Tout ça avait pour but d'illustrer le péril du conformisme, et la difficulté de préserver vos convictions, quoi qu'en pense les autres. [...] Nous avons tous besoin d'être accepté, mais soyez persuadé que vos convictions sont uniques, les vôtres, même si on les trouve anormales ou impopulaires, même si le troupeau dit « C'est maaaaaaaaal ». Robert Frost a dit : « Deux routes s'offraient à moi, et là j'ai suivi celle où on n'allait pas, et j'ai compris toute la différence. »

Et enfin... 

Je partis dans les bois car je voulais vivre sans me hâter, vivre intensément et sucer toute la moelle secrète de la vie. Je voulais chasser tout ce qui dénaturait la vie, pour ne pas, au soir de la vieillesse, découvrir que je n'avais pas vécu.

3 commentaires:

Anonyme a dit…

Salut Jean-François,

Moi, je trouve que tu écris TRES bien, alors fais toi plaisir, lâche toi,
si tu en as envie et que ça te fait du bien, ne te prive pas,
laisse l'encre couler sur le papier et basta.

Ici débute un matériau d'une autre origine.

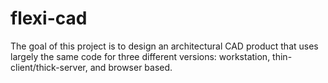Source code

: # flexi-cad
The goal of this project is to design an architectural CAD product that uses largely the same code for three different versions: workstation, thin-client/thick-server, and browser based.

"on ne peux pas plaire à tout le monde" arrête de te rendre malade pour et à cause des cons, écris et ne meurs pas, tu es sur la bonne voie en restant dans l'action.

Hasta la victoria siempre !!!

Bénédicte

4 II 2014

Anonyme a dit…

wahou! Je suis totalement scotchée par ton récit. Beaucoup t'ont apparemment reproché de ne pas mettre de sentiments dans tes textes, je ne suis pas d'accord avec eux. Tu as un réel talent et j'ai ressenti tes émotions et ta douleur dans certains paragraphes.
Nous nous sommes tous sentis exclus de la société au moins une fois dans notre vie..et le plus merveilleux dans ton histoire c'est que tu te relèves à chaque fois, tu rebondis sur les reproches, le manque d'affection, pour en ressortir plus fort qu'avant.
On dit que les erreurs et la douleurs forgent le caractère et je pense que dans ton cas c'est vrai.

Et pour finir je te dirai que c'est toujours avec autant de plaisir que je lis tes récits.

A bientôt,

Maeva

4 II 2014

Anonyme a dit…

Ah ! oui, écrire, c'est vivre. Même lire, c'est dire ! Mais trouver les mots pour paver la route afin que tous puissent passer, ça n'est pas donné à tout le monde ; à toi, si. Continue, mon cher Jean-François.